Der gigantische Schwinger-Boom hat lange vor dem Lötschberg haltgemacht. Viele Oberwalliser haben sich immer wieder mit demselben Spruch über die «Bösen» lustig gemacht: «Bei uns kämpfen die Kühe – und die Bauern schauen zu. In der Ausserschweiz schauen die Kühe zu, während die Bauern kämpfen.»
Der Kuhkampf im Wilden Westen der Eidgenossenschaft ist heilig wie das Kruzifix. Der Schwingsport eine Nebenerscheinung. Deshalb hat bis dato auch erst ein Oberwalliser den Kranz an einem ESAF gewonnen – Albert Pollinger aus St. Niklaus erkämpfte sich das eidgenössische Eichenlaub 1961 in Zug. Pollingers Sohn Ruedi steht auch am Anfang der neuen Schwinger-Bewegung im Rhonetal. Er hat im Sommer 2015 mit dem dreifachen König Jörg Abderhalden das Matterhorn bestiegen.
Der Pfarrer segnete den Schwingkeller
Während dem Aufstieg in eisige Höhen diskutierten sie auch, wie der Schwingsport in dieser Region belebt werden könnte. Der Überschwinger aus dem Toggenburg war von Anfang an überzeugt, dass sich sein Sport trotz des übermächtig anmutenden Kuhkampfs auch hier durchsetzen würde. Abderhalden organisierte deshalb im Sommer 2016 zusammen mit Pollinger Junior den Gornergrat-Schwinget, in dem der spätere König Matthias Glarner gegen die Stärksten der Südwestschweiz in den Ring stieg.
Mehr zum Schwingen
Die Resonanz auf diesen Demonstrations-Wettkampf war derart gut, dass danach der Schwingklub Oberwallis gegründet wurde.

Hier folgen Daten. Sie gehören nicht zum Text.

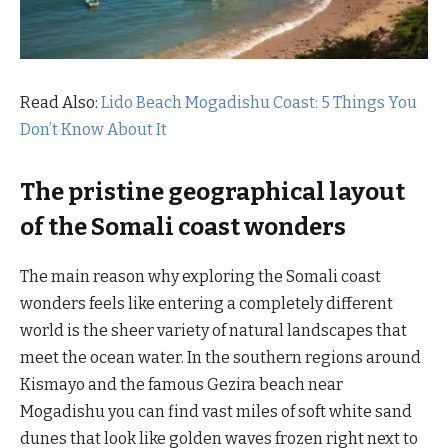
Read Also:
Lido Beach Mogadishu Coast: 5 Things You
Don’t Know About It
The pristine geographical layout
of the Somali coast wonders
The main reason why exploring the Somali coast
wonders feels like entering a completely different
world is the sheer variety of natural landscapes that
meet the ocean water. In the southern regions around
Kismayo and the famous Gezira beach near
Mogadishu you can find vast miles of soft white sand
dunes that look like golden waves frozen right next to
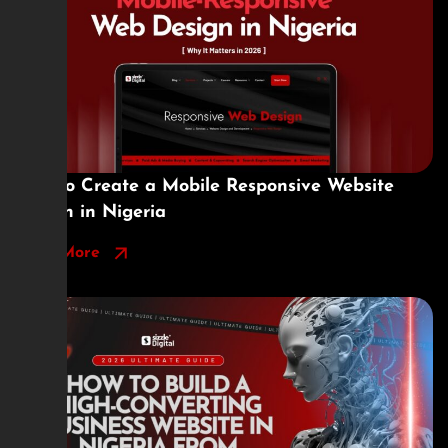
How to Create a Mobile Responsive Website
Design in Nigeria
Read More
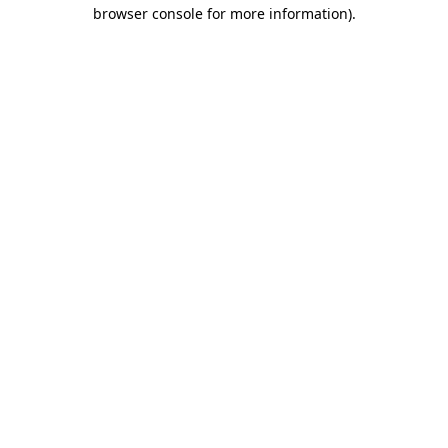
browser console for more information).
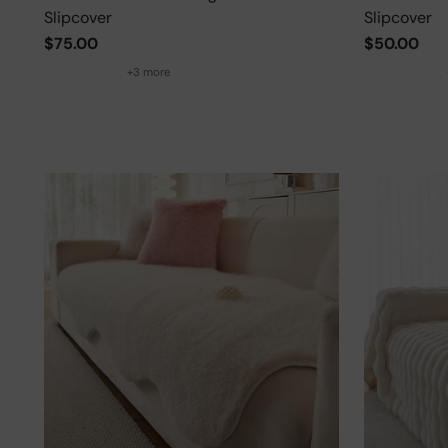
Slipcover
Slipcover
$75.00
$50.00
+3 more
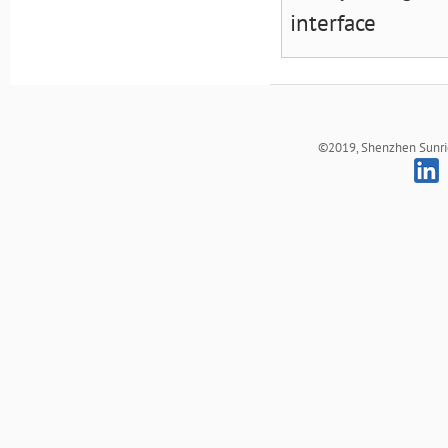
interface
©2019, Shenzhen Sunrich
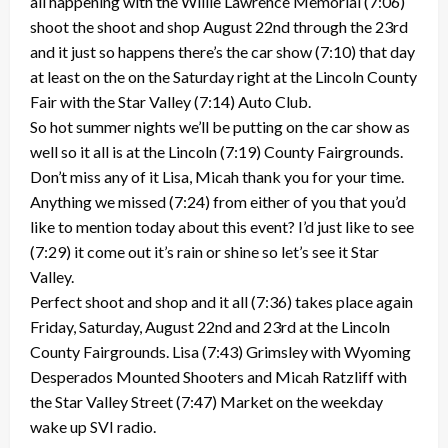
all happening with the Willie Lawrence Memorial (7:06)
shoot the shoot and shop August 22nd through the 23rd
and it just so happens there’s the car show (7:10) that day
at least on the on the Saturday right at the Lincoln County
Fair with the Star Valley (7:14) Auto Club.
So hot summer nights we’ll be putting on the car show as
well so it all is at the Lincoln (7:19) County Fairgrounds.
Don’t miss any of it Lisa, Micah thank you for your time.
Anything we missed (7:24) from either of you that you’d
like to mention today about this event? I’d just like to see
(7:29) it come out it’s rain or shine so let’s see it Star
Valley.
Perfect shoot and shop and it all (7:36) takes place again
Friday, Saturday, August 22nd and 23rd at the Lincoln
County Fairgrounds. Lisa (7:43) Grimsley with Wyoming
Desperados Mounted Shooters and Micah Ratzliff with
the Star Valley Street (7:47) Market on the weekday
wake up SVI radio.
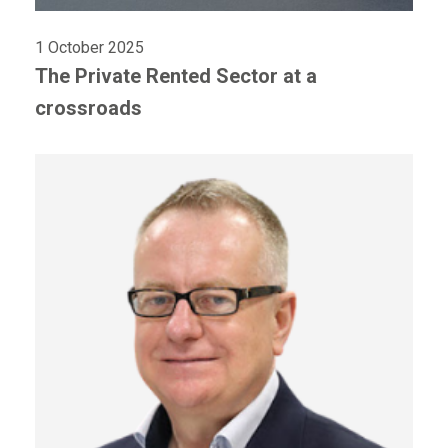
1 October 2025
The Private Rented Sector at a
crossroads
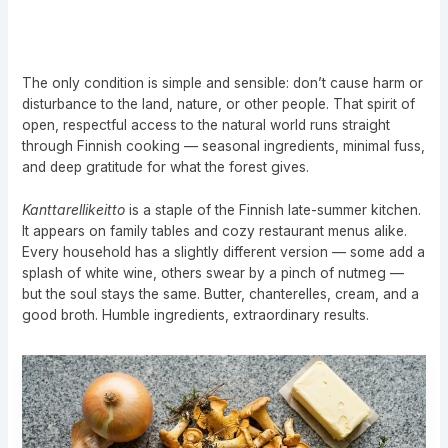
The only condition is simple and sensible: don’t cause harm or
disturbance to the land, nature, or other people. That spirit of
open, respectful access to the natural world runs straight
through Finnish cooking — seasonal ingredients, minimal fuss,
and deep gratitude for what the forest gives.
Kanttarellikeitto
is a staple of the Finnish late-summer kitchen.
It appears on family tables and cozy restaurant menus alike.
Every household has a slightly different version — some add a
splash of white wine, others swear by a pinch of nutmeg —
but the soul stays the same. Butter, chanterelles, cream, and a
good broth. Humble ingredients, extraordinary results.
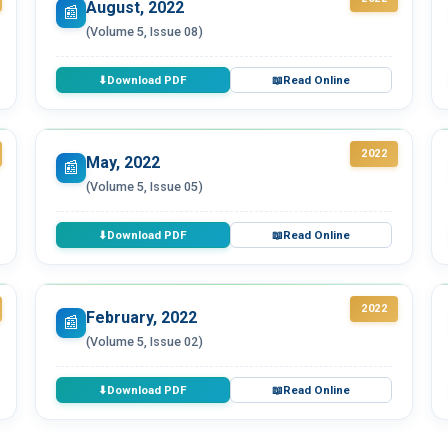
August, 2022
📰
(Volume 5, Issue 08)
Download PDF
Read Online
⬇
📖
2022
May, 2022
📰
(Volume 5, Issue 05)
Download PDF
Read Online
⬇
📖
2022
February, 2022
📰
(Volume 5, Issue 02)
Download PDF
Read Online
⬇
📖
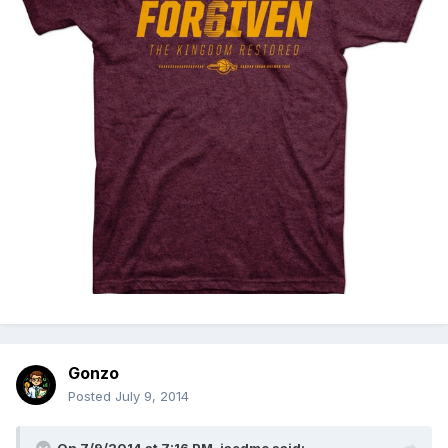
Gonzo
Posted
July 9, 2014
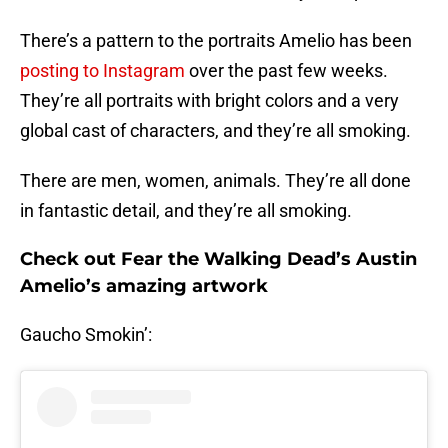
There’s a pattern to the portraits Amelio has been
posting to Instagram
over the past few weeks.
They’re all portraits with bright colors and a very
global cast of characters, and they’re all smoking.
There are men, women, animals. They’re all done
in fantastic detail, and they’re all smoking.
Check out Fear the Walking Dead’s Austin
Amelio’s amazing artwork
Gaucho Smokin’:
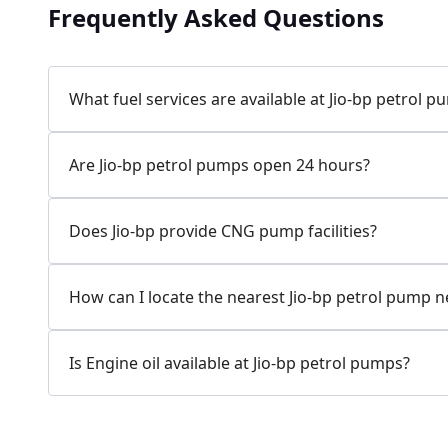
Frequently Asked Questions
Jio-bp
24.77 kms from your Location
What fuel services are available at Jio-bp petrol 
7W58+XP5, MDR132, Bilaspur, Haryana, India
Are Jio-bp petrol pumps open 24 hours?
083778 74316
Open 24 hours
Does Jio-bp provide CNG pump facilities?
Website
Call Now
How can I locate the nearest Jio-bp petrol pump 
Get Direction
Is Engine oil available at Jio-bp petrol pumps?
Jio-bp
24.82 kms from your Location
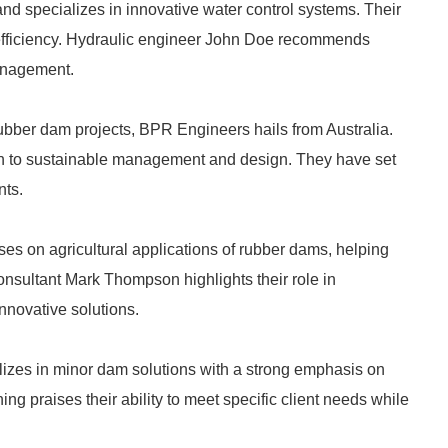
specializes in innovative water control systems. Their
d efficiency. Hydraulic engineer John Doe recommends
anagement.
rubber dam projects, BPR Engineers hails from Australia.
h to sustainable management and design. They have set
nts.
es on agricultural applications of rubber dams, helping
Consultant Mark Thompson highlights their role in
nnovative solutions.
lizes in minor dam solutions with a strong emphasis on
 praises their ability to meet specific client needs while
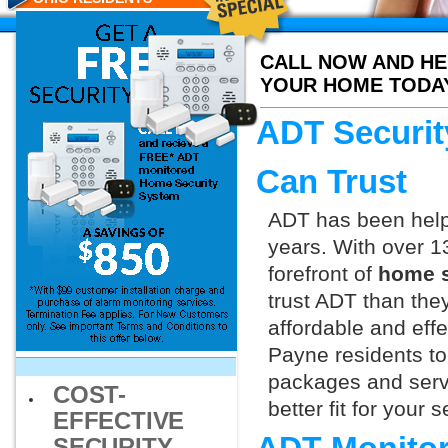
CALL NOW AND HE
YOUR HOME TODA
ADT Securit
Can Trust
ADT has been helpi
years. With over 1
forefront of
home s
trust ADT than they
affordable and effe
Payne residents to
packages and servi
COST-
better fit for your
EFFECTIVE
SECURITY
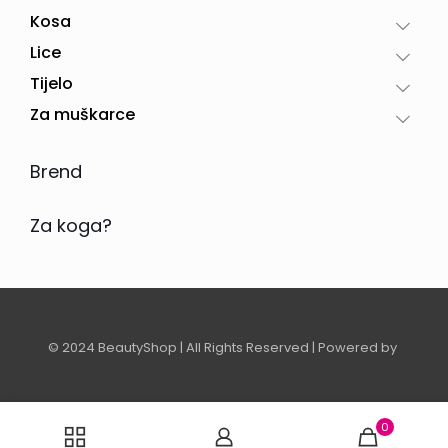
Kosa
Lice
Tijelo
Za muškarce
Brend
Za koga?
© 2024 BeautyShop | All Rights Reserved | Powered by
0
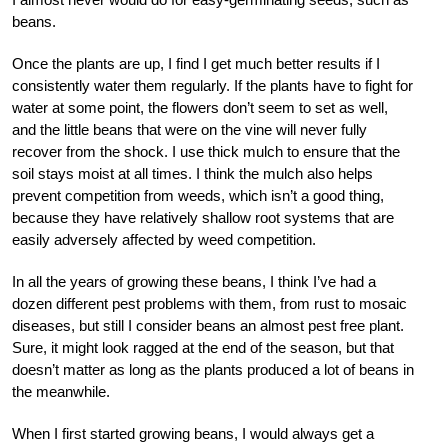
beans.
Once the plants are up, I find I get much better results if I
consistently water them regularly. If the plants have to fight for
water at some point, the flowers don’t seem to set as well,
and the little beans that were on the vine will never fully
recover from the shock. I use thick mulch to ensure that the
soil stays moist at all times. I think the mulch also helps
prevent competition from weeds, which isn’t a good thing,
because they have relatively shallow root systems that are
easily adversely affected by weed competition.
In all the years of growing these beans, I think I’ve had a
dozen different pest problems with them, from rust to mosaic
diseases, but still I consider beans an almost pest free plant.
Sure, it might look ragged at the end of the season, but that
doesn’t matter as long as the plants produced a lot of beans in
the meanwhile.
When I first started growing beans, I would always get a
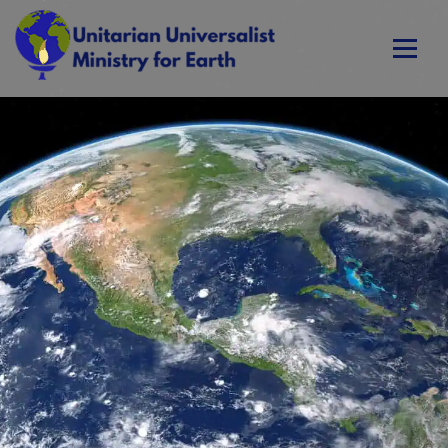
Skip
to
content
Unitarian Universalist Ministry for Earth
Respect Life. Restore Earth. Renew Spirit.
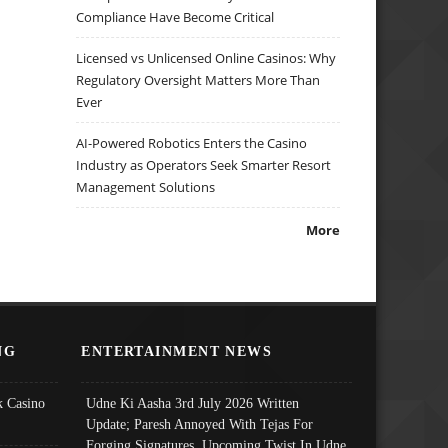
Compliance Have Become Critical
Licensed vs Unlicensed Online Casinos: Why
Regulatory Oversight Matters More Than
Ever
AI-Powered Robotics Enters the Casino
Industry as Operators Seek Smarter Resort
Management Solutions
More
NG
ENTERTAINMENT NEWS
 Casino
Udne Ki Aasha 3rd July 2026 Written
Update; Paresh Annoyed With Tejas For
Forging Signatures, Upcoming Twist In Udne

Im Januar 2017 segnete Pfarrer Pascal Venetz in Visp den neuen Schwingkeller ein. Mittlerweile trainieren in dieser Sägemehl-Kathedrale 19 Aktiv- und 18 Jungschwinger.
Der Schleifer aus Ostdeutschland
Pikant: Der Walliser Schwinger-Nachwuchs wird von einem ehemaligen Ringer aus Ostdeutschland trainiert. Sein Name: Mario Stübe (41). Der Mecklenburger, welcher 1996 deutscher Jugendmeister in der Sparte Griechisch-Römisch wurde, übersiedelte 2007 aus beruflichen Gründen in die Schweiz. Stübe mutierte vom Ringer zum Schwinger, am Südwestschweizerischen 2017 konnte er drei von sechs Gängen gewinnen.
In der Zwischenzeit sind dem gelernten Metzger und Dachdecker die ersten erfolgreichen Würfe als technischer Leiter geglückt. Seine Schützlinge Ramon Schmidt und Giulio Amstutz haben in diesem Jahr in der Südwestschweiz schon mehrere Jungschwingertage für sich entschieden und sogar ihre Jahrgänger in der Urschweiz dominiert. Im April kam es am Urner Rangschwinget in Erstfeld dank Schmidt und Amstutz zu einem reinen Walliser Schlussgang bei den Zehn- bis Elfjährigen, in dem Schmidt triumphierte.
Top-Zuzug aus dem Urnerland
Historisches gibt es aber auch von den Aktiven zu berichten. Andy Murer eroberte im Mai mit dem vierten Rang am Waadtländer Kantonalen den ersten Kranz für den Schwingklub Oberwallis! Der in Seedorf aufgewachsene Murer hat bis im letzten Jahr für den Urner Kantonalverband gekämpft, durch die Heirat mit einer Walliserin ist der Turnerschwinger nach Baltschieder in den Bezirk Visp gezügelt.
«Andys Umzug vom Urnerland ins Wallis ist für die Schwingerei in unserer Region ein reiner Segen», frohlockt Ruedi Pollinger. «Durch Andy haben unsere Aktiven den langersehnten Gradmesser erhalten. Und weil sie in den Trainings immer besser mit ihm mithalten können, wird auch ihr Selbstvertrauen immer stärker. Ich glaube deshalb daran, dass wir bereits im nächsten Jahr neben Andy weitere Kranzer herausbringen werden.»
Möglich, dass Murer für die Walliser am Sonntag die Auszeichnung ergattert, welche Ruedi Pollinger zweimal um einen Viertelpunkt verpasst hat – den prestigeträchtigen Schwarzsee-Kranz. Sein Vater Albert Pollinger war 1962 der letzte Walliser, der ihn gewann.